De: George Cukor. Com Judy Holliday, William Holden e Broderick Crawford. Comédia / Romance, EUA, 1950, 103 minutos.
"Impressionante a quantidade de coisas interessantes que se aprende lendo". Vamos combinar que a frase dita por Billie Dawn, personagem de Judy Holliday na comédia Nascida Ontem (Born Yesterday), hoje em dia soa quase óbvia, frente à tantas produções que já debateram o assunto. Sim, a educação é emancipadora, todos sabemos, e no caso da protagonista do divertido clássico de George Cukor, que completa 75 anos de lançamento em 2025, essa liberdade é (quase) literal. Já que a ficha dela cai justamente quando ela começa a se aprofundar em suas leituras. É com o estudo sobre os mais variados temas que a jovem perceberá, aos poucos, o quão absurda é a sua submissão ao tosco, mal educado e truculento Harry (Broderick Crawford) - um magnata do ferro velho, com quem ela estava por uma provável falta de autoestima.
Como se fosse a protagonista do recente Pobres Criaturas (2023), do Yorgos Lanthimos - mas com menos psicodelia e um discurso mais direto -, Billie tem uma nova chance de sair da bolha de opressão ao conhecer o jornalista Paul Verrall (William Holden), que vai ao encontro deles em Washington DC com a ideia de escrever uma matéria sobre os negócios (escusos) de Harry, que está na capital federal justamente para encontrar alguns lobistas. Só que o ricaço nega a entrevista com o repórter, mas se afeiçoa a ele. Resolvendo contratá-lo após um episódio em que o brutamontes acredita ter sido constrangido pela mulher, em um encontro com um congressista. Instruído a "educar" Billie para que ela tenha modos mais refinados nessas reuniões com figurões, Paul se aproxima dela e, bom não é preciso ser nenhum adivinho para saber que a ligação entre os dois não será apenas o de tutor e aluna.
Claro, estamos falando de uma obra de 1950 e é evidente que essa narrativa do homem que salva uma mulher para torná-la mais aceita socialmente soa ultrapassada. Mas há que se considerar o tempo em que o filme, inspirado na peça de teatro do escritor Garson Kanin, veio à público. Um tempo em que o machismo e o patriarcalismo costumavam relegar o papel da mulher a espaços sociais bastante restritos e aqui não deixa de ser interessante observar como Billie sai da posição de esposa troféu improvisada de um burguês xucro que trata todas as pessoas, inclusive da sua equipe de assessores, com grosserias e aos berros, para se converter em uma mulher independente, capaz de tomar as próprias decisões de forma autônoma. Não por acaso, em um dos pontos altos da produção, Billie se recusa a assinar uma série de documentos comprometedores por finalmente compreender a natureza obscura daquela papelada (ela era sócia, afinal, de Harry).
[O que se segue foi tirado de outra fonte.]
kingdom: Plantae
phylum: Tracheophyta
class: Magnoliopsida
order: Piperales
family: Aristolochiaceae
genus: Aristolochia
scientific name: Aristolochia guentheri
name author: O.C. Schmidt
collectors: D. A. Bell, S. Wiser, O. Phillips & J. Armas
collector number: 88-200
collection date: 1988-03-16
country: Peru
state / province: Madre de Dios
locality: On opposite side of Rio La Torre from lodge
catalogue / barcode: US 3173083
Aliás, mais do que isso, como uma jovem meio que à frente do seu tempo e num apelo iminentemente feminista, é justamente Billie quem toma a iniciativa de (tentar) beijar Paul que, inicialmente se esquiva, mas que, mais adiante cai aos seus braços, conforme eles ampliam às visitas a museus, bibliotecas, teatros, memoriais e outros espaços públicos que apenas reforçam a conexão e a sintonia da dupla. A própria frase clássica de Thomas Jefferson, que mais adiante, num contexto de pós Segunda Guerra, poderia funcionar como libelo antifascista (Quando as pessoas temem o governo, isso é tirania; quando o governo teme as pessoas, isso é liberdade) surge como uma lembrança importante do que está em jogo ali, com Harry sendo o tirano simbólico e metafórico a oprimir Billie (que representa, numa alegoria mais do que livre, o povo).
Alternando momentos comoventes, como aquele em que a protagonista narra à Paul sobre as cartas enviadas a seu pai, um homem justo e de caráter a quem ela admira (e com quem não conversava simplesmente pelas dificuldades de escrita); com outros engraçados, como no momento em que um Harry desesperado pergunta ao seu assessor se não há maneira de tornar Billie "burra outra vez", a obra de Cukor permanece essencialmente divertida, com seu texto ágil, situações comicamente inusitadas e mensagem valiosa sobre o poder do conhecimento ("é perigoso viver em um mundo de ignorantes" lembra alguém em certa altura e aí quando vê é negacionismo científico, apego à extrema direita e reacionarismo). Não por acaso, o filme figura em uma série de listas de melhores, como no caso dos 100 mais engraçados da história do American Film Institute (em um honroso 24º lugar). Vale resgatar!